Additionally, the Committee’s investigation revealed that since 2008, respondent had not filed a biennial attorney registration statement or paid the fees as required by 22 NYCRR 118.1.
The Committee has presented clear, uncontested evidence of respondent’s professional misconduct which immediately threatens the public interest (Matter of Ryans, 37 AD3d 40 [2006]). In particular, his admitted conversion and/or misappropriation of escrow funds, his failure to maintain a ledger for his escrow account, and his inability or unwillingness to account for numerous escrow account transactions, presents a continuous pattern of misconduct which constitutes an immediate threat to the public interest, warranting interim suspension (22 NYCRR 603.4 [e] [1] [i]; Matter of Jobi, 56 AD3d 158 [2008]; Matter of Blau, 50 AD3d 240 [2008]).
Additionally, the respondent’s failure to renew his registration and pay his biennial fees provides an additional basis for discipline (Judiciary Law § 468-a [5]; Matter of Hest, 308 AD2d 85 [2003]).
Of note is the fact that respondent’s counsel has requested that any suspension imposed not take effect until 30 days from the date of the entry of our order of suspension. Counsel avers thát respondent expects to receive a “substantial fee” for work already performed and that he will then be able to bring his IOLA account into balance.
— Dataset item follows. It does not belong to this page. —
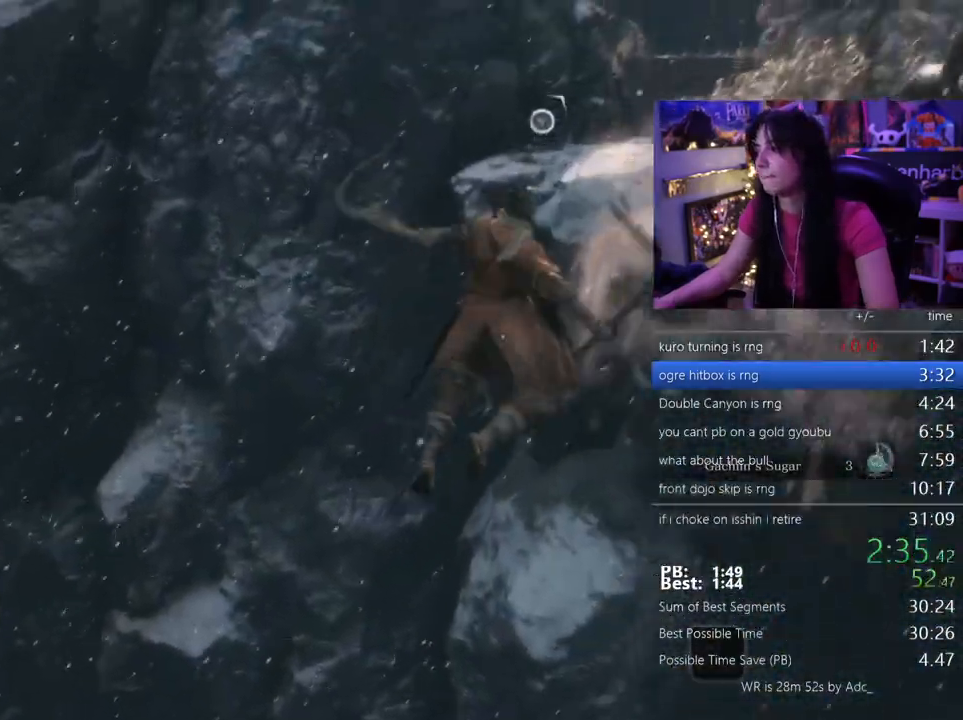
{"keys": ["shift", "w"], "mouse": []}
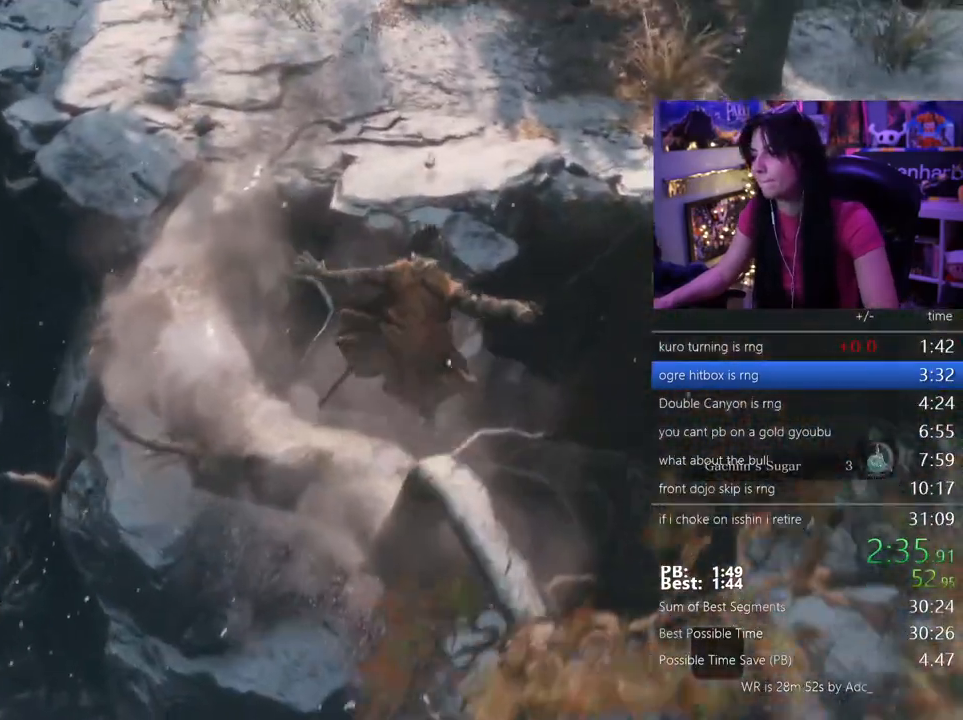
{"keys": ["shift", "w"], "mouse": [], "events": []}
There is no question here that respondent has committed serious misconduct which demands an immediate response in defense of the public interest (see Matter of Wertis, 307 AD2d 15, 18-19 [2003]). The rules of this Court provide that the order of suspension “shall be effective immediately” (22 NYCRR 603.4 [e] [2]). We have consistently held that immediate suspension is appropriate for this type of serious professional misconduct (see *111Matter of Pape, 10 AD3d 40 [2004]). Given the uncontroverted evidence in this case, we see no reason not to do so here.
Accordingly, the Committee’s motion pursuant to 22 NYCRR 603.4 (e) (1) (iii) should be granted and respondent suspended from the practice of law, effective immediately, and until such time as the disciplinary proceedings against respondent are concluded, and until further order of this Court.
Mazzarelli, J.E, Sweeny, Moskowitz, Renwick and Román, JJ., concur.
Respondent suspended from the practice of law in the State of New York, effective the date hereof, until such time as disciplinary matters pending before the Committee have been concluded and until further order of this Court.